● Your task
Return exactly, and only, the lines from the line containing "G04 #@! TF.GenerationSoftware,Altium" through the final line of the records below, both included.

● Source records
# # #

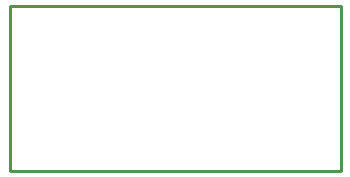
<source format=gko>
G04*
G04 #@! TF.GenerationSoftware,Altium Limited,Altium Designer,18.1.7 (191)*
G04*
G04 Layer_Color=16711935*
%FSLAX24Y24*%
%MOIN*%
G70*
G01*
G75*
%ADD10C,0.0100*%
D10*
X33858Y20276D02*
X44882D01*
X33858D02*
Y25787D01*
X44882D01*
Y20276D02*
Y25787D01*
M02*

</source>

# # #

● Answer below
G04 #@! TF.GenerationSoftware,Altium Limited,Altium Designer,18.1.7 (191)*
G04*
G04 Layer_Color=16711935*
%FSLAX24Y24*%
%MOIN*%
G70*
G01*
G75*
%ADD10C,0.0100*%
D10*
X33858Y20276D02*
X44882D01*
X33858D02*
Y25787D01*
X44882D01*
Y20276D02*
Y25787D01*
M02*

</source>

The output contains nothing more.